🤖 AI Summary
Existing ICU-based sepsis studies suffer from outdated data, non-reproducible preprocessing, and insufficient coverage of therapeutic interventions. To address these limitations, this work constructs a standardized sepsis cohort (n=35,239) from MIMIC-IV, strictly adhering to the Sepsis-3 definition and integrating time-aligned clinical variables with multidimensional treatment data—including vasopressors, fluid administration, mechanical ventilation, and antibiotics. We propose a transparent, reproducible preprocessing pipeline featuring structured missing-value imputation and establish three benchmark tasks: early mortality prediction, length-of-stay estimation, and shock onset classification. Experimental results demonstrate that incorporating treatment variables significantly improves model performance—particularly under Transformer architectures.
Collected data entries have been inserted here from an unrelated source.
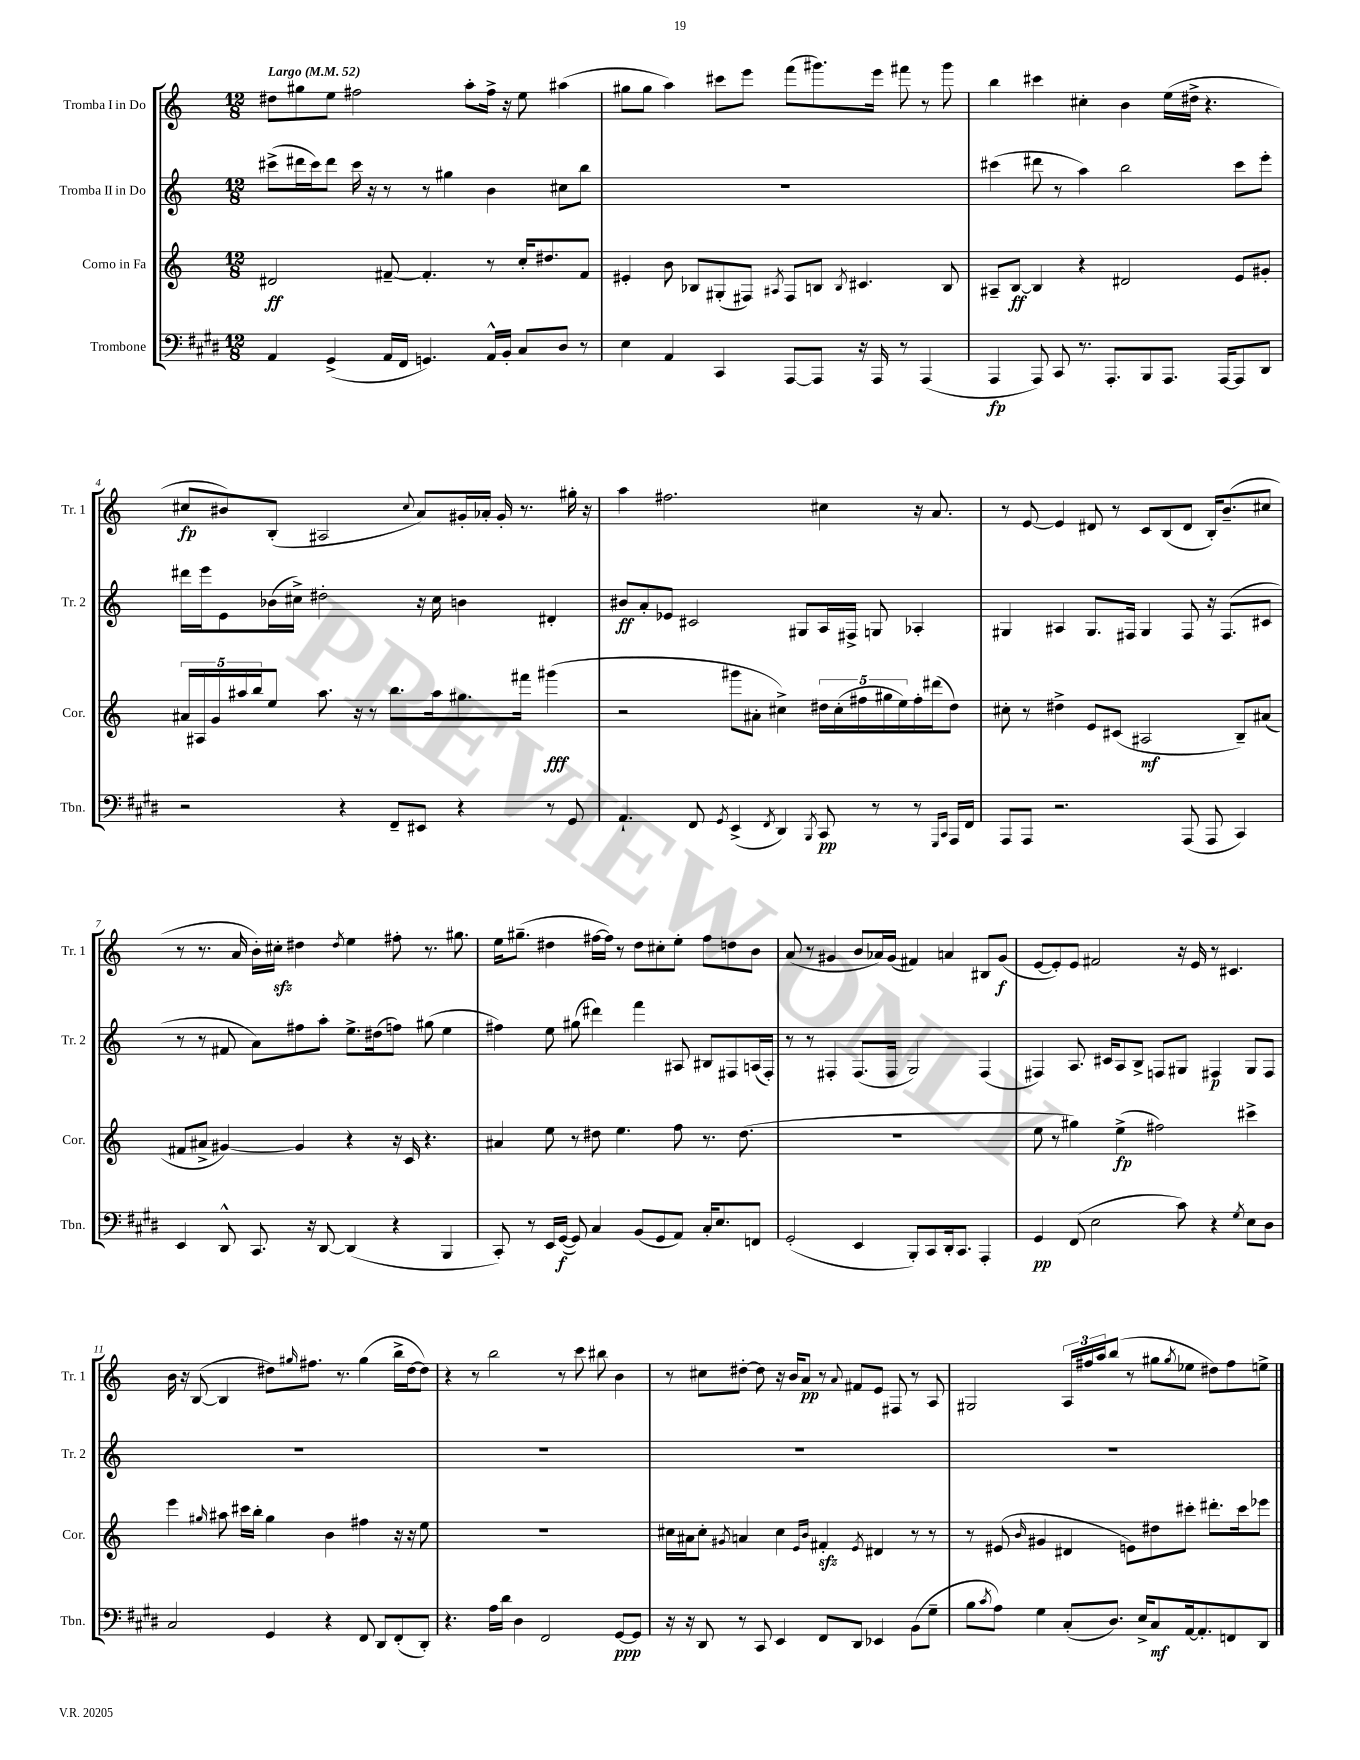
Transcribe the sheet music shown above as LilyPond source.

<<
\new StaffGroup <<
\new Staff = "s0" \with { instrumentName = "Tromba I in Do" shortInstrumentName = "Tr. 1" } {
    \clef treble \key c \major \numericTimeSignature \time 12/8 \tempo "Largo" 4 = 52
    dis''8 gis''8 e''8 fis''2 a''8-. fis''16-> r16 e''8 ais''4( |
    gis''8 gis''8 a''4) cis'''8 e'''8 f'''8( gis'''8.) e'''16 fis'''8 r8 gis'''8 |
    b''4 cis'''4 cis''4-. b'4 e''16( dis''16-> r4. |
    cis''8\fp bis'8) b8-.( ais2 \appoggiatura { cis''8 } a'8) gis'16-. aes'16-. gis'16-. r8. gis''16-. r16 |
    a''4 fis''2. cis''4 r16 a'8. |
    r8 e'8~ e'4 dis'8 r8 c'8 b8( dis'8 b16-.) b'8.--( cis''8 |
    r8 r8. a'16 b'16-.) cis''16-.\sfz dis''4 \acciaccatura { dis''8 } e''4 fis''8-. r8. gis''8. |
    e''16 gis''8.--( dis''4 fis''16~ fis''16) r8 dis''8 cis''8-. e''8-. fis''8 d''8 b'8 |
    a'8( r8 gis'4 b'8 aes'16) gis'16( fis'4) a'4 bis8 gis'8\f( |
    e'8~ e'8-.) e'8 fis'2 r16 e'16 r8 cis'4. |
    b'16 r16 b8~( b4 dis''8) \grace { gis''16 } fis''8. r8. gis''4( b''16-> dis''16~ dis''8) |
    r4 r8 b''2 r8 c'''8 bis''8 b'4 |
    r8 cis''8 dis''8~-. dis''8 r16 b'16 a'8\pp r8 \appoggiatura { a'8 } fis'8 e'8 fis8 r8 a8 |
    gis2 \tuplet 3/2 { a16 fis''16 a''16 } b''8( r8 gis''8 \acciaccatura { gis''8 } ees''8 dis''8) fis''8 e''8-> \bar "|." |
}
\new Staff = "s1" \with { instrumentName = "Tromba II in Do" shortInstrumentName = "Tr. 2" } {
    \clef treble \key c \major \numericTimeSignature \time 12/8
    cis'''8->( dis'''16 cis'''16) dis'''8 cis'''16 r16 r8 r8 gis''4 b'4 cis''8 b''8 |
    R1. |
    cis'''4( dis'''8 r8 a''4) b''2 cis'''8 e'''8-. |
    dis'''16 e'''16 e'8 bes'16( cis''16->) dis''2-. r16 cis''16 b'4 dis'4-. |
    bis'8\ff a'8-. ees'8 cis'2 gis8 a16 fis16-> g8 aes4-. |
    gis4 ais4 gis8. fis16 gis4 fis8 r16 fis8.( cis'8 |
    r8 r8 fis'8 a'8) fis''8 a''8-. e''8.-> dis''16( f''8) gis''8( e''4 |
    fis''4) e''8 gis''8( dis'''4) f'''4 ais8 bis8 fis8 a16( fis16-.) |
    r8 r8 fis4-. fis8.( fis16 g2) fis4( |
    fis4) a8. cis'16 a8 b8-> f8 gis8 fis4\p gis8 fis8 |
    R1. |
    R1. |
    R1. |
    R1. \bar "|." |
}
\new Staff = "s2" \with { instrumentName = "Corno in Fa" shortInstrumentName = "Cor." } {
    \clef treble \key c \major \numericTimeSignature \time 12/8
    dis'2\ff fis'8~-- fis'4.-. r8 c''16-. dis''8. fis'8 |
    eis'4-. b'8 bes8 gis8-.( fis8) \acciaccatura { ais8 } fis8 b8 \acciaccatura { b8 } cis'4. b8 |
    ais8-- b8~\ff b4 r4 dis'2 e'8 gis'8-. |
    \tuplet 5/4 { ais'16 ais16 g'16 ais''16 b''16 } e''8 ais''8. r16 r8 b''8. ais''16 gis''8. fis'''16 gis'''4\fff( |
    r2 gis'''8 ais'8-. cis''4->) \tuplet 5/4 { dis''16 cis''16-.( fis''16 gis''16 e''16) } fis''16-. dis'''16( dis''8) |
    cis''8-. r8 dis''4-> e'8 cis'8( ais2\mf b8--) ais'8( |
    fis'8 ais'8-> gis'4~) gis'4 r4 r16 c'16 r4. |
    ais'4 e''8 r8 dis''8 e''4. f''8 r8. dis''8.( |
    R1. |
    e''8 r8 gis''4) e''4->\fp( fis''2) cis'''4-> |
    e'''4 \grace { gis''16 } ais''8 cis'''16 b''16-. gis''4 b'4 fis''4 r16 r16 e''8 |
    R1. |
    cis''16 ais'16 cis''8-. \acciaccatura { gis'8 } a'4 cis''4 \grace { e'16 b'16 } fis'4-.\sfz \acciaccatura { e'8 } dis'4 r8 r8 |
    r8 eis'8( \grace { b'16 } gis'4 dis'4 e'8) dis''8 cis'''8-. dis'''8.-. cis'''16 ees'''8 \bar "|." |
}
\new Staff = "s3" \with { instrumentName = "Trombone" shortInstrumentName = "Tbn." } {
    \clef bass \key e \major \numericTimeSignature \time 12/8
    a,4 gis,4->( a,16 fis,16 g,4.) a,16-^ b,16-. cis8 dis8 r8 |
    e4 a,4 cis,4 a,,8~ a,,8 r16 a,,16 r8 a,,4( |
    a,,4\fp a,,8) cis,8 r8. a,,8.-. b,,8 a,,8. a,,16~ a,,8 dis,8 |
    r2 r4 fis,8-- eis,8 r4 r8 gis,8 |
    a,4.-! fis,8 \acciaccatura { gis,8 } e,4->( \acciaccatura { fis,8 } dis,4) \acciaccatura { b,,8 } cis,8\pp r8 r8 \grace { gis,,16 cis,16 } a,,16 fis,16 |
    a,,8 a,,8 r2. a,,8( a,,8 cis,4) |
    e,4 dis,8-^ cis,8. r16 dis,8~ dis,4( r4 b,,4 |
    cis,8-.) r8 e,16 gis,16~\f( gis,8) cis4 b,8( gis,8 a,8) cis16-. e8. f,8 |
    gis,2-.( e,4 b,,8-.) cis,8 dis,16-. cis,8. a,,4-. |
    gis,4\pp fis,8( e2 cis'8) r4 \acciaccatura { gis8 } e8 dis8 |
    cis2 gis,4 r4 fis,8 dis,8 fis,8-.( dis,8-.) |
    r4. a16 dis'16 dis4 fis,2 gis,8~\ppp gis,8 |
    r16 r16 dis,8 r8 cis,8 e,4 fis,8 dis,8 ees,4 b,8( gis8-- |
    b8 \acciaccatura { cis'8 } a8) gis4 cis8-.( dis8.) e16-> cis8\mf a,16~ a,8.-. f,8 dis,8 \bar "|." |
}
>>
>>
This study introduces the first open-source, reproducible benchmark platform specifically designed for sequential modeling in critical care, enabling standardized, comparable sepsis prediction research.
📝 Abstract
Sepsis is a leading cause of mortality in intensive care units (ICUs), yet existing research often relies on outdated datasets, non-reproducible preprocessing pipelines, and limited coverage of clinical interventions. We introduce MIMIC-Sepsis, a curated cohort and benchmark framework derived from the MIMIC-IV database, designed to support reproducible modeling of sepsis trajectories. Our cohort includes 35,239 ICU patients with time-aligned clinical variables and standardized treatment data, including vasopressors, fluids, mechanical ventilation and antibiotics. We describe a transparent preprocessing pipeline-based on Sepsis-3 criteria, structured imputation strategies, and treatment inclusion-and release it alongside benchmark tasks focused on early mortality prediction, length-of-stay estimation, and shock onset classification. Empirical results demonstrate that incorporating treatment variables substantially improves model performance, particularly for Transformer-based architectures. MIMIC-Sepsis serves as a robust platform for evaluating predictive and sequential models in critical care research.